Large-Scale Graphs Community Detection using Spark GraphFrames
Elena-Simona Apostol, Adrian-Cosmin Cojocaru, Ciprian-Octavian Truică
TL;DR
Addresses scalable community detection on large graphs by leveraging a Spark GraphFrames framework. The approach implements three modularity-based algorithms—Louvain, Fast Greedy, and K-Cliques—in GraphFrames and evaluates them on Twitter and Research Collaborations datasets. It demonstrates that the framework delivers near-linear scalability and competitive time performance, with Fast Greedy typically faster than Louvain and K-Cliques enabling overlapping communities, as the methods optimize modularity functions $Q$ (undirected) and $Q_d$ (directed). This work confirms the practicality of distributed graph mining on GraphFrames and points to future directions such as Infomap and Infomod to broaden the analysis toolbox.
Abstract
With the emergence of social networks, online platforms dedicated to different use cases, and sensor networks, the emergence of large-scale graph community detection has become a steady field of research with real-world applications.

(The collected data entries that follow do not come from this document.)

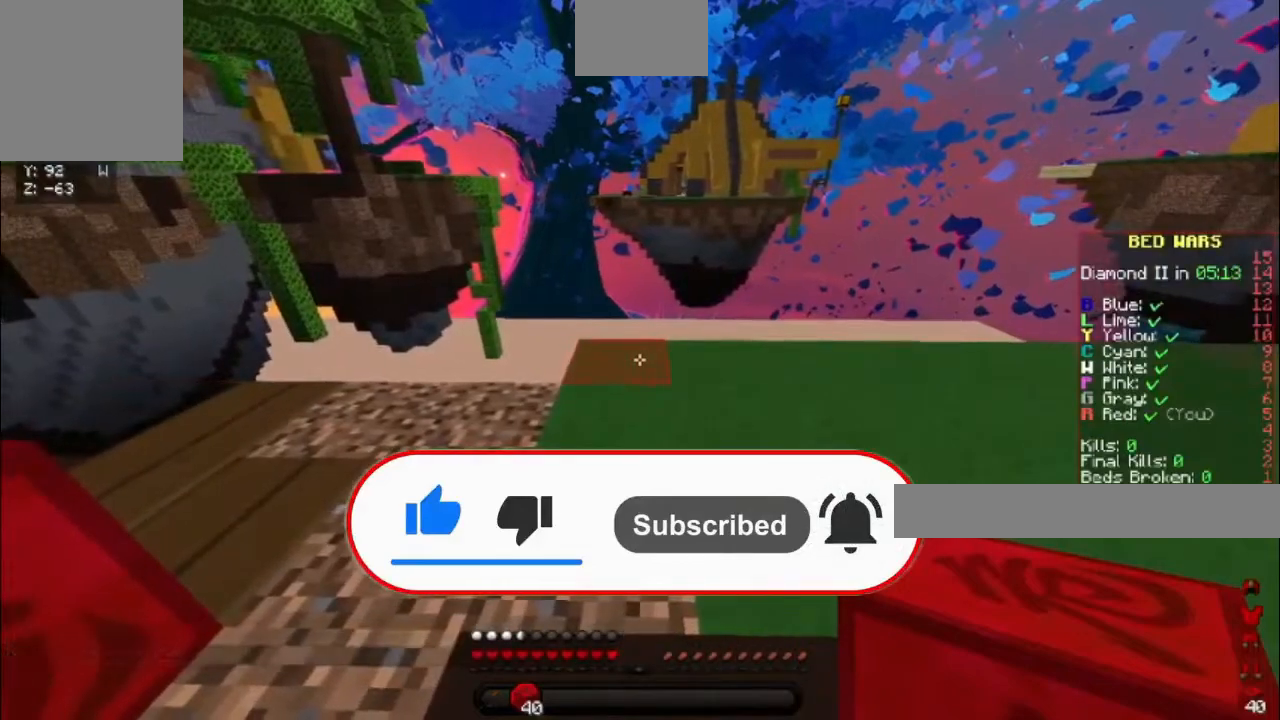
{"keys": ["space", "w"], "events": [[167, "w", "down"], [450, "space", "down"]]}
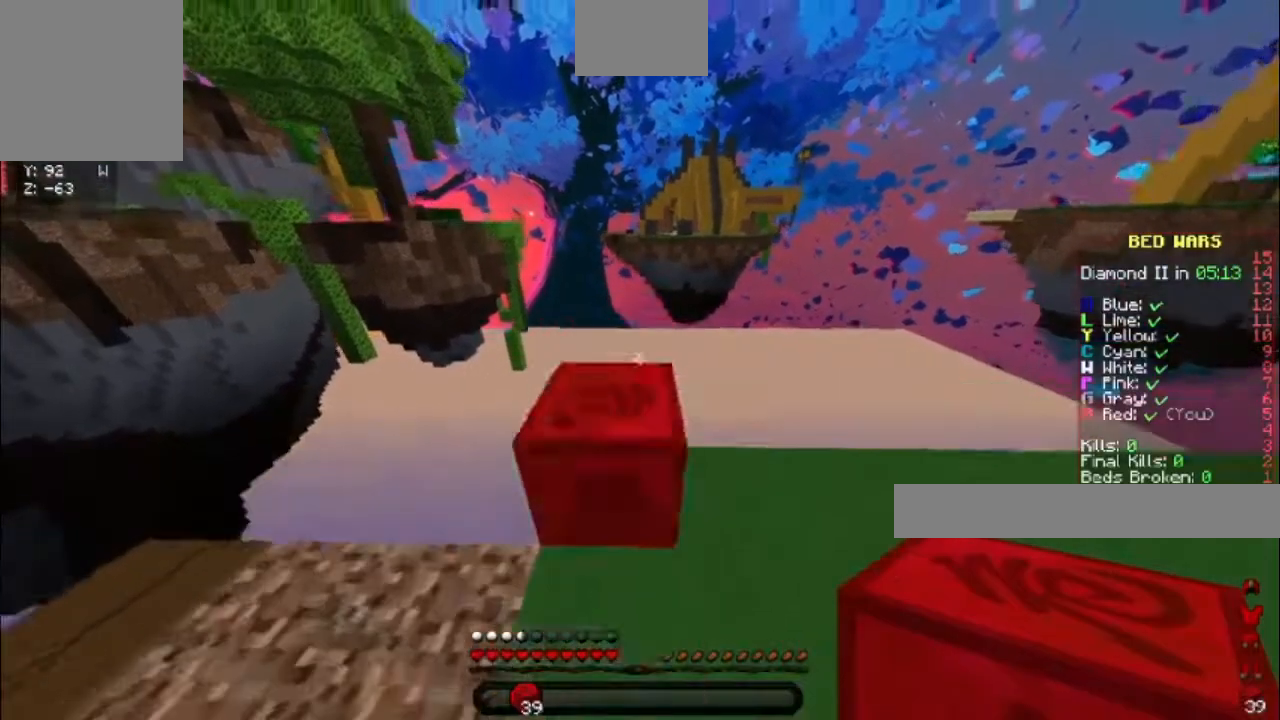
{"keys": ["d", "s"], "events": [[200, "space", "up"], [217, "w", "up"], [317, "d", "down"], [350, "s", "down"]]}
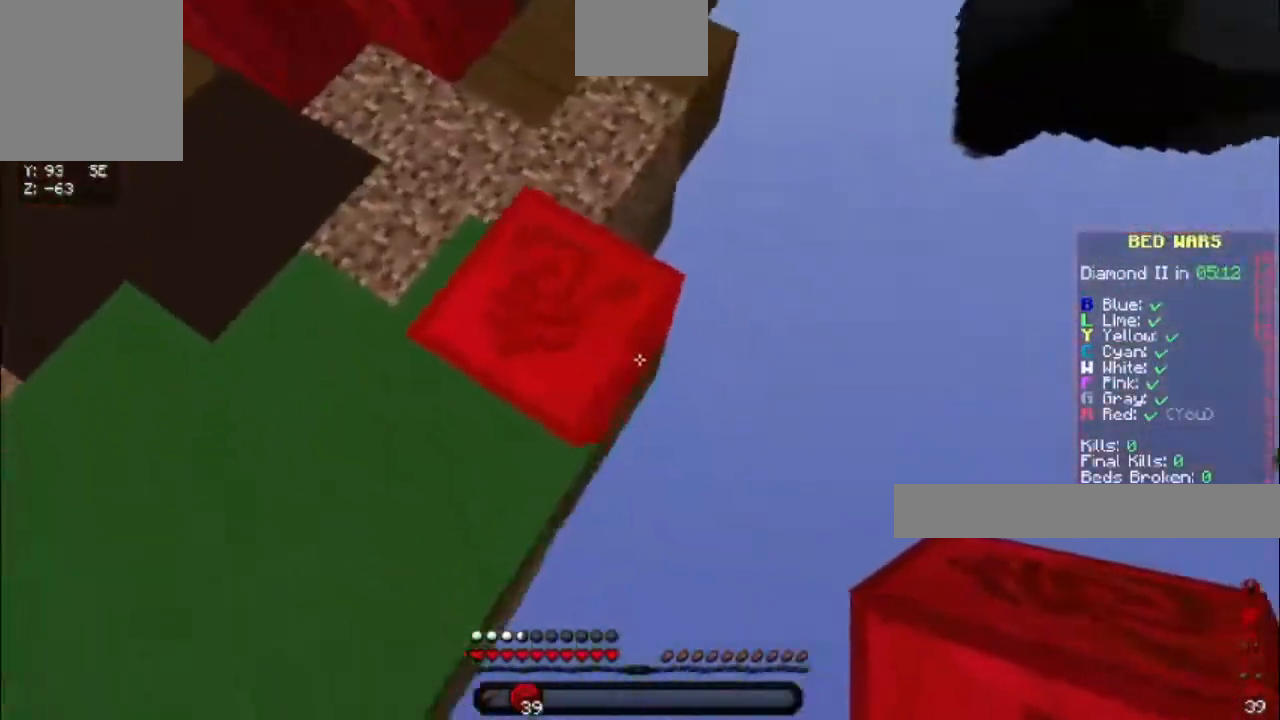
{"keys": ["d", "s"], "events": [[100, "s", "up"], [117, "d", "up"], [233, "d", "down"], [267, "s", "down"]]}
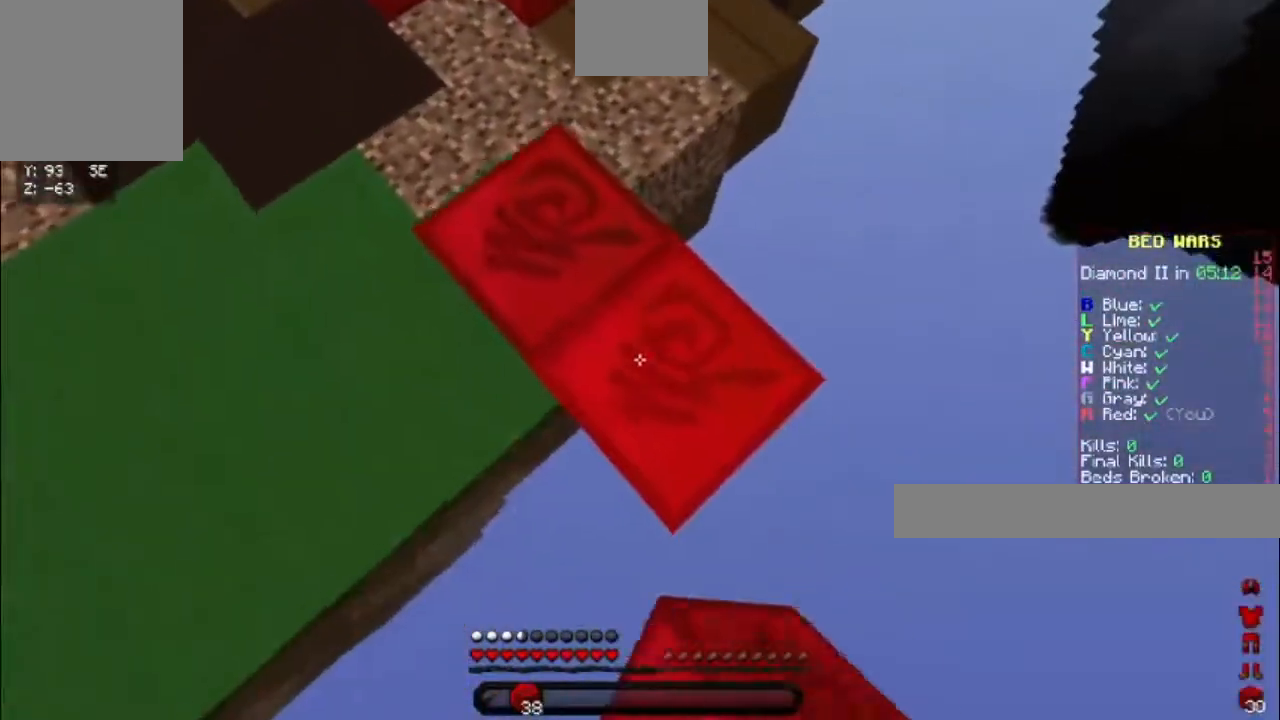
{"keys": ["d", "s"], "events": [[100, "s", "up"], [183, "s", "down"]]}
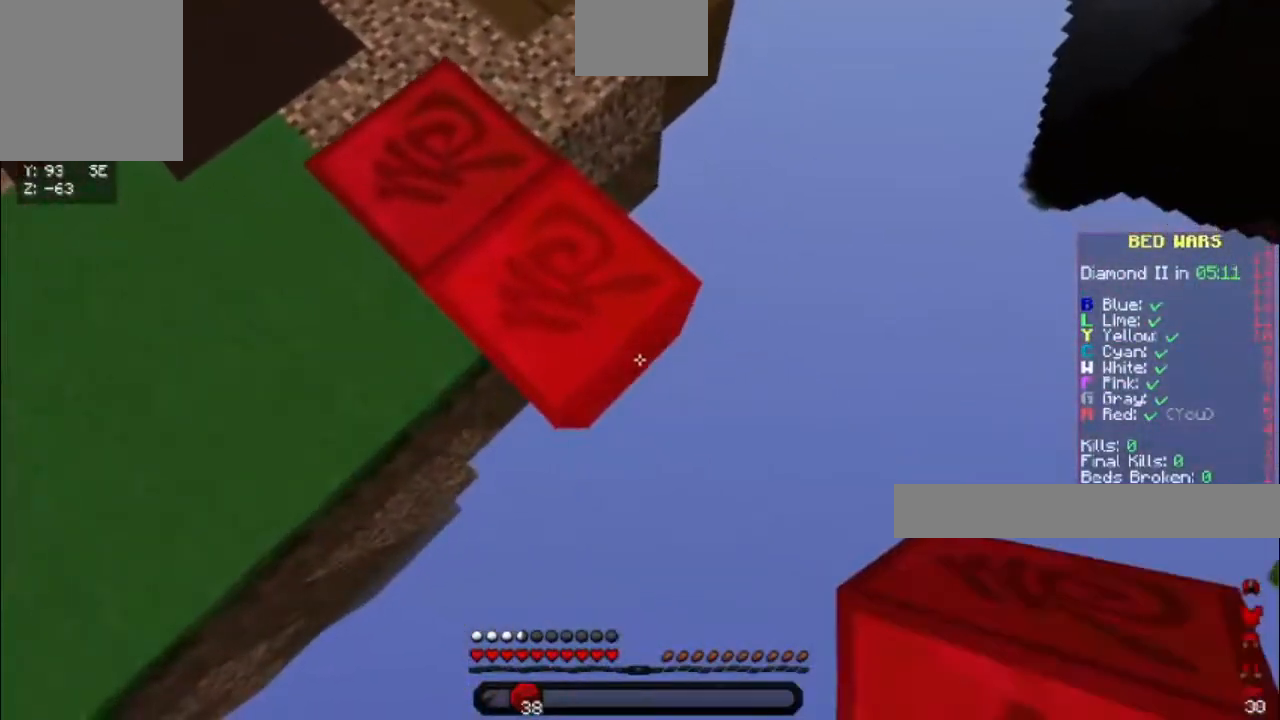
{"keys": ["d", "s"], "events": []}
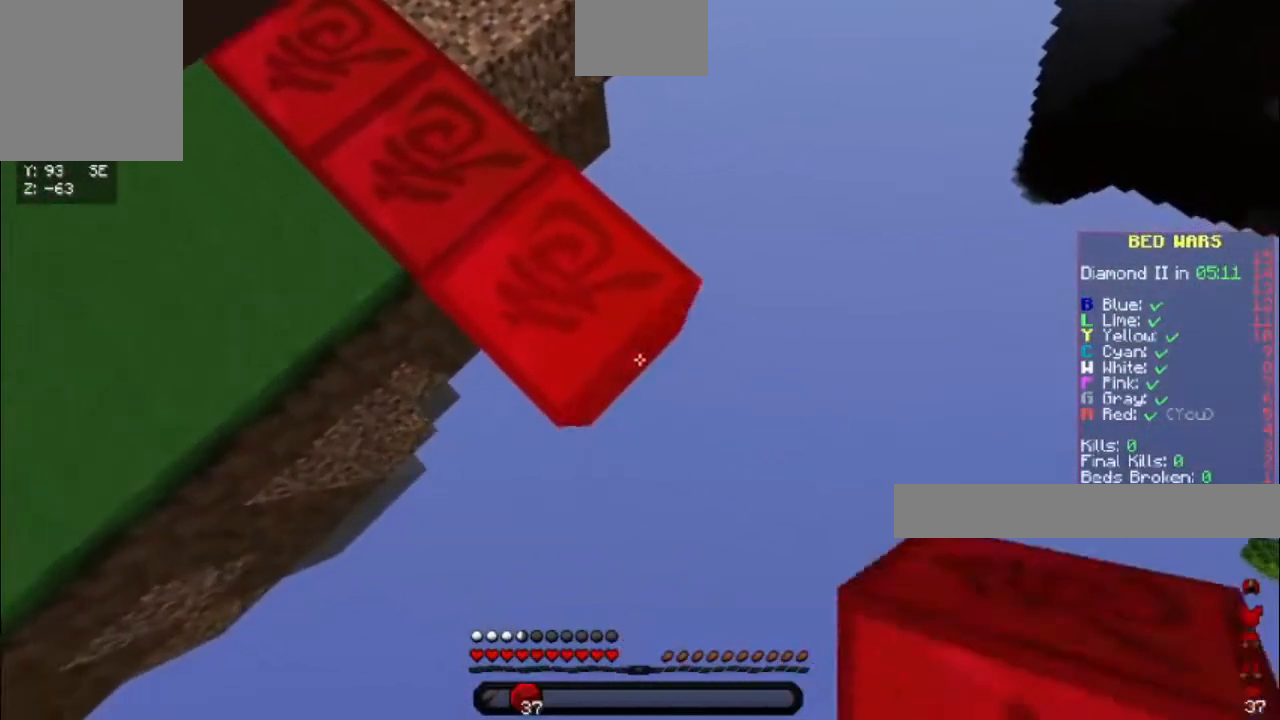
{"keys": ["d", "s"], "events": []}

Community detection algorithms have numerous practical applications, particularly due to their scalability with data size. Nonetheless, a notable drawback of community detection algorithms is their computational intensity~\cite{Apostol2014}, resulting in decreasing performance as data size increases. For this purpose, new frameworks that employ distributed systems such as Apache Hadoop and Apache Spark which can seamlessly handle large-scale graphs must be developed. In this paper, we propose a novel framework for community detection algorithms, i.e., K-Cliques, Louvain, and Fast Greedy, developed using Apache Spark GraphFrames. We test their performance and scalability on two real-world datasets. The experimental results prove the feasibility of developing graph mining algorithms using Apache Spark GraphFrames.